## Work to be completed
Substitute "division" for every "phylum" in the data below, and rewrite the lines without the pictures, leaving everything else unchanged.

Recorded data

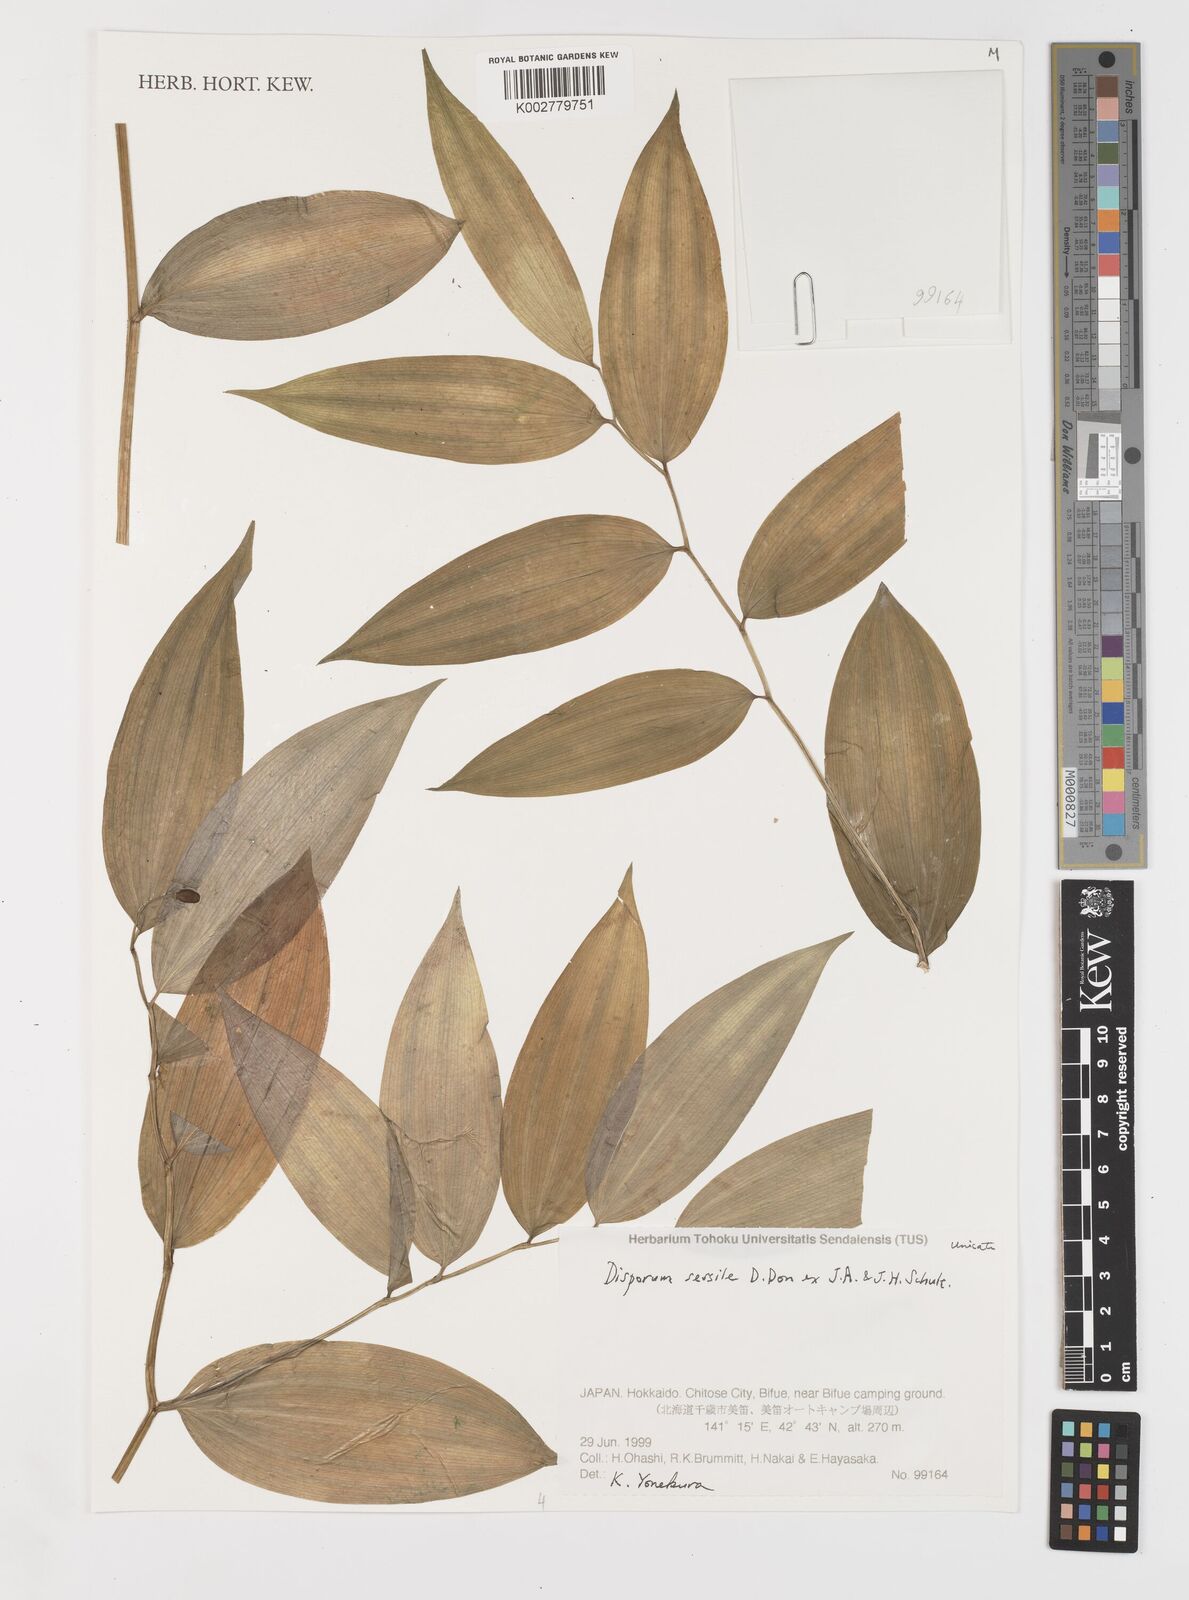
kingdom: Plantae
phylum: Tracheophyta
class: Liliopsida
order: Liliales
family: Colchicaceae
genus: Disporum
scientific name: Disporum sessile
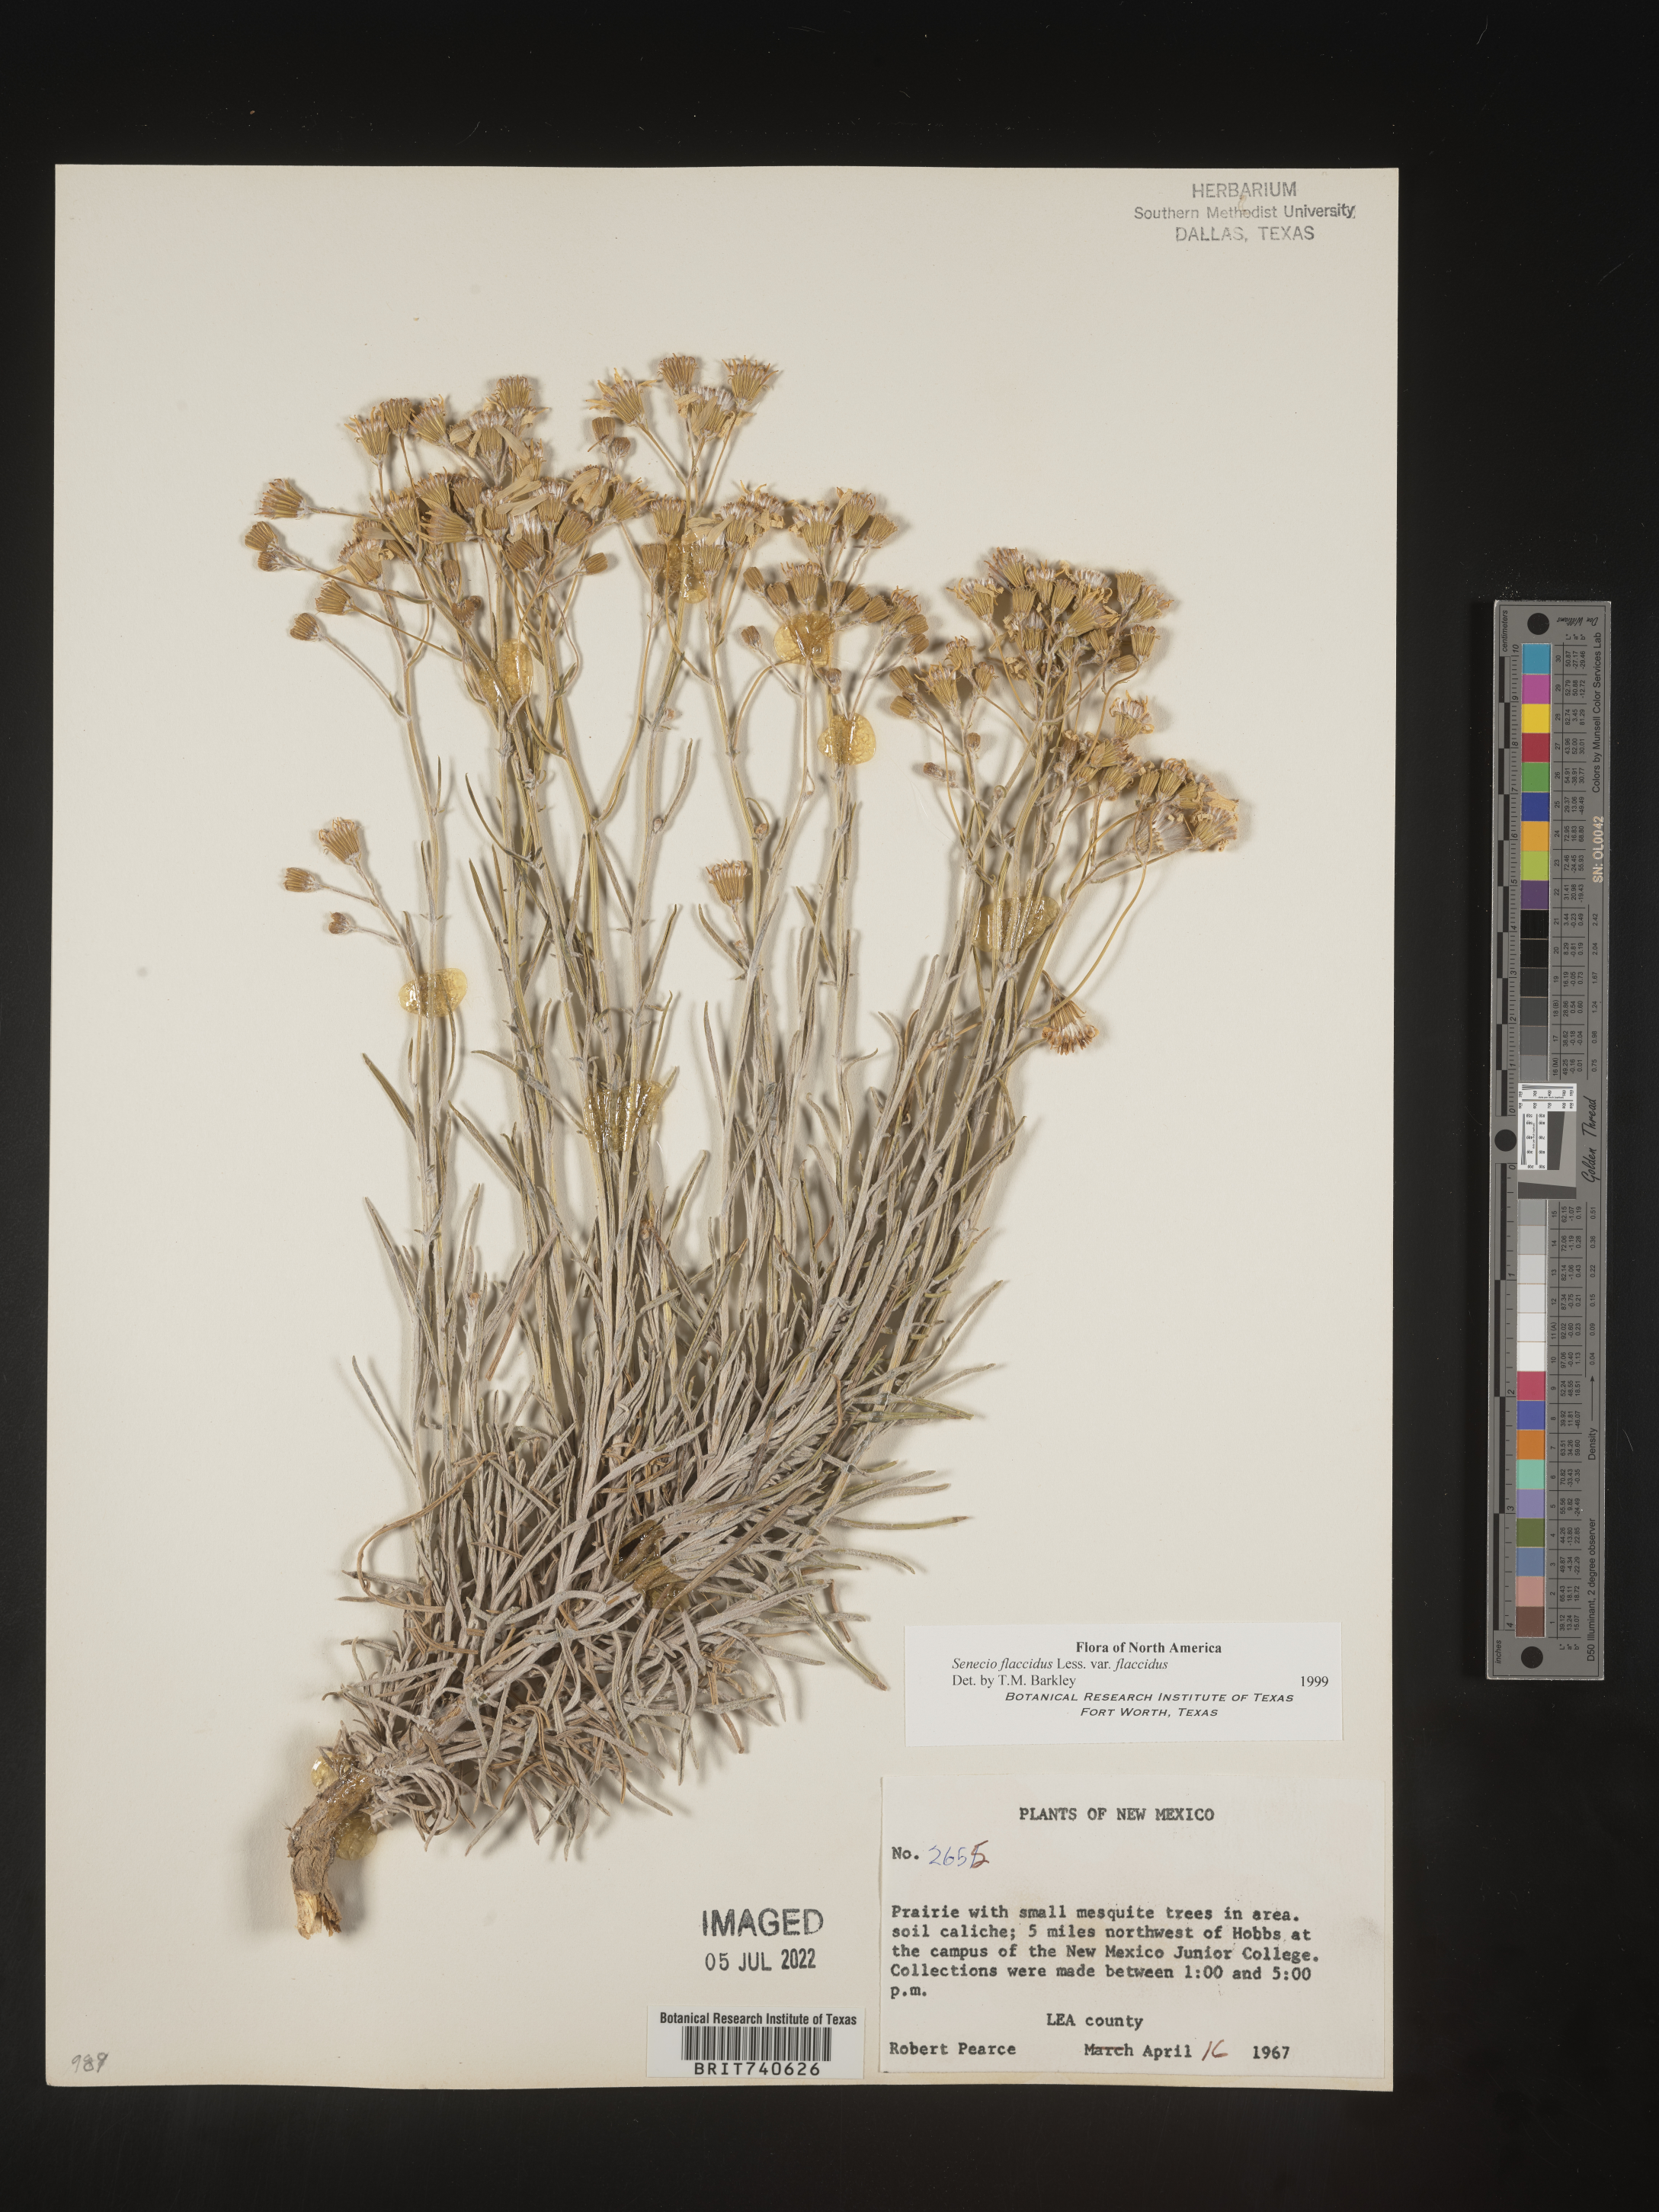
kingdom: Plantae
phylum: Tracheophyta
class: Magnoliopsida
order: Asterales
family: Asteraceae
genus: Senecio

## Response to this exercise
kingdom: Plantae
division: Tracheophyta
class: Liliopsida
order: Liliales
family: Colchicaceae
genus: Disporum
scientific name: Disporum sessile
kingdom: Plantae
division: Tracheophyta
class: Magnoliopsida
order: Asterales
family: Asteraceae
genus: Senecio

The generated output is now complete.